[Data extracted from a collection]:
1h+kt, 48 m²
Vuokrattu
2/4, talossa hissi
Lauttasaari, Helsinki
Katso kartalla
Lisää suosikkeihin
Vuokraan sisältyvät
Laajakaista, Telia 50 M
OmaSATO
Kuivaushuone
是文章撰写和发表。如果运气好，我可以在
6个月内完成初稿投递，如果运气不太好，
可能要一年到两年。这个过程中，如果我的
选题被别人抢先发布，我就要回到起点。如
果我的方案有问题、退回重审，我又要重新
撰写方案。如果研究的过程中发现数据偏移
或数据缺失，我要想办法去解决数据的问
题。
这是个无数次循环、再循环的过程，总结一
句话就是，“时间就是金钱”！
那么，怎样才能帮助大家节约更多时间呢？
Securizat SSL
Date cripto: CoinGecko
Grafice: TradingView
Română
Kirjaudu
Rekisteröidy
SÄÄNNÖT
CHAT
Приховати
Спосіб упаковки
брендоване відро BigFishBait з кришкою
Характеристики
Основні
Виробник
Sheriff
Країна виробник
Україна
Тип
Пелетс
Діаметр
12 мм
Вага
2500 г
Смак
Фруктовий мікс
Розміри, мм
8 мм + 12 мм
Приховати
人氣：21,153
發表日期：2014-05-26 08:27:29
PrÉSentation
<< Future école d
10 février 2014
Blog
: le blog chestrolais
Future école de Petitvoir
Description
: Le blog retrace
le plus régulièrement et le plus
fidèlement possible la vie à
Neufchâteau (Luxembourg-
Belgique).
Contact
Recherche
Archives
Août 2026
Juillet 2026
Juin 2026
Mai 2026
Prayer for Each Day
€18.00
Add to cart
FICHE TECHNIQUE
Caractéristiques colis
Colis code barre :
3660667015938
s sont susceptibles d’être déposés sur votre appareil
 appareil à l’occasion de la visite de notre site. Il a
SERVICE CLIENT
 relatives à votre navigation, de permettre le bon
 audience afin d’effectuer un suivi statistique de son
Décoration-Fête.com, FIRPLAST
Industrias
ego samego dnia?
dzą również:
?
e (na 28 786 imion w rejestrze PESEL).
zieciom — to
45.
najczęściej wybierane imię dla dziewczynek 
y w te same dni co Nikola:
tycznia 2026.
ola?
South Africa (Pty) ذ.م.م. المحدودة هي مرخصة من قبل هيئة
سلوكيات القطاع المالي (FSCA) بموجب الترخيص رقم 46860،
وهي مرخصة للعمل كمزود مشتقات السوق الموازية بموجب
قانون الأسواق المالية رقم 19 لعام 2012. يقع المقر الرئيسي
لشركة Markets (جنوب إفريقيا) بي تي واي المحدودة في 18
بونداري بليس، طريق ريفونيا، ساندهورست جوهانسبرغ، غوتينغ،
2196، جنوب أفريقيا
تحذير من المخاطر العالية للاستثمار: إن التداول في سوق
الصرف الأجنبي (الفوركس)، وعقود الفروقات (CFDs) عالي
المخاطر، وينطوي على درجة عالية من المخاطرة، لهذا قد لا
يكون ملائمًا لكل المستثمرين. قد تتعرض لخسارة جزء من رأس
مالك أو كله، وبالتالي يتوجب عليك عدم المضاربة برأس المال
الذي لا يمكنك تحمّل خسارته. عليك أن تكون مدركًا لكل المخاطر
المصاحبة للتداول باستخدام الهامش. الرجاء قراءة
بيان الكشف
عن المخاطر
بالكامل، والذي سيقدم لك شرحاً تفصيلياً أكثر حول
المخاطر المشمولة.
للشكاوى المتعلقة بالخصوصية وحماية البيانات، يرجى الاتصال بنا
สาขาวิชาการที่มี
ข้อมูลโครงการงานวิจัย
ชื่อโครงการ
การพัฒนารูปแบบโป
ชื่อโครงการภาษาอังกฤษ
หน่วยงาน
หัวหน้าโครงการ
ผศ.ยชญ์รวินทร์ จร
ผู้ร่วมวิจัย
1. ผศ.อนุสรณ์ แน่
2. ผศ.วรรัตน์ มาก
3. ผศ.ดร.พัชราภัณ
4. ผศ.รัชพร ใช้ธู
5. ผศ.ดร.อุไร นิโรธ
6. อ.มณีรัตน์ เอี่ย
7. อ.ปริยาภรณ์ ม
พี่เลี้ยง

[What you are asked to do]: Repeat the data in full, exactly as supplied.

[Response area]:
1h+kt, 48 m²
Vuokrattu
2/4, talossa hissi
Lauttasaari, Helsinki
Katso kartalla
Lisää suosikkeihin
Vuokraan sisältyvät
Laajakaista, Telia 50 M
OmaSATO
Kuivaushuone
是文章撰写和发表。如果运气好，我可以在
6个月内完成初稿投递，如果运气不太好，
可能要一年到两年。这个过程中，如果我的
选题被别人抢先发布，我就要回到起点。如
果我的方案有问题、退回重审，我又要重新
撰写方案。如果研究的过程中发现数据偏移
或数据缺失，我要想办法去解决数据的问
题。
这是个无数次循环、再循环的过程，总结一
句话就是，“时间就是金钱”！
那么，怎样才能帮助大家节约更多时间呢？
Securizat SSL
Date cripto: CoinGecko
Grafice: TradingView
Română
Kirjaudu
Rekisteröidy
SÄÄNNÖT
CHAT
Приховати
Спосіб упаковки
брендоване відро BigFishBait з кришкою
Характеристики
Основні
Виробник
Sheriff
Країна виробник
Україна
Тип
Пелетс
Діаметр
12 мм
Вага
2500 г
Смак
Фруктовий мікс
Розміри, мм
8 мм + 12 мм
Приховати
人氣：21,153
發表日期：2014-05-26 08:27:29
PrÉSentation
<< Future école d
10 février 2014
Blog
: le blog chestrolais
Future école de Petitvoir
Description
: Le blog retrace
le plus régulièrement et le plus
fidèlement possible la vie à
Neufchâteau (Luxembourg-
Belgique).
Contact
Recherche
Archives
Août 2026
Juillet 2026
Juin 2026
Mai 2026
Prayer for Each Day
€18.00
Add to cart
FICHE TECHNIQUE
Caractéristiques colis
Colis code barre :
3660667015938
s sont susceptibles d’être déposés sur votre appareil
 appareil à l’occasion de la visite de notre site. Il a
SERVICE CLIENT
 relatives à votre navigation, de permettre le bon
 audience afin d’effectuer un suivi statistique de son
Décoration-Fête.com, FIRPLAST
Industrias
ego samego dnia?
dzą również:
?
e (na 28 786 imion w rejestrze PESEL).
zieciom — to
45.
najczęściej wybierane imię dla dziewczynek 
y w te same dni co Nikola:
tycznia 2026.
ola?
South Africa (Pty) ذ.م.م. المحدودة هي مرخصة من قبل هيئة
سلوكيات القطاع المالي (FSCA) بموجب الترخيص رقم 46860،
وهي مرخصة للعمل كمزود مشتقات السوق الموازية بموجب
قانون الأسواق المالية رقم 19 لعام 2012. يقع المقر الرئيسي
لشركة Markets (جنوب إفريقيا) بي تي واي المحدودة في 18
بونداري بليس، طريق ريفونيا، ساندهورست جوهانسبرغ، غوتينغ،
2196، جنوب أفريقيا
تحذير من المخاطر العالية للاستثمار: إن التداول في سوق
الصرف الأجنبي (الفوركس)، وعقود الفروقات (CFDs) عالي
المخاطر، وينطوي على درجة عالية من المخاطرة، لهذا قد لا
يكون ملائمًا لكل المستثمرين. قد تتعرض لخسارة جزء من رأس
مالك أو كله، وبالتالي يتوجب عليك عدم المضاربة برأس المال
الذي لا يمكنك تحمّل خسارته. عليك أن تكون مدركًا لكل المخاطر
المصاحبة للتداول باستخدام الهامش. الرجاء قراءة
بيان الكشف
عن المخاطر
بالكامل، والذي سيقدم لك شرحاً تفصيلياً أكثر حول
المخاطر المشمولة.
للشكاوى المتعلقة بالخصوصية وحماية البيانات، يرجى الاتصال بنا
สาขาวิชาการที่มี
ข้อมูลโครงการงานวิจัย
ชื่อโครงการ
การพัฒนารูปแบบโป
ชื่อโครงการภาษาอังกฤษ
หน่วยงาน
หัวหน้าโครงการ
ผศ.ยชญ์รวินทร์ จร
ผู้ร่วมวิจัย
1. ผศ.อนุสรณ์ แน่
2. ผศ.วรรัตน์ มาก
3. ผศ.ดร.พัชราภัณ
4. ผศ.รัชพร ใช้ธู
5. ผศ.ดร.อุไร นิโรธ
6. อ.มณีรัตน์ เอี่ย
7. อ.ปริยาภรณ์ ม
พี่เลี้ยง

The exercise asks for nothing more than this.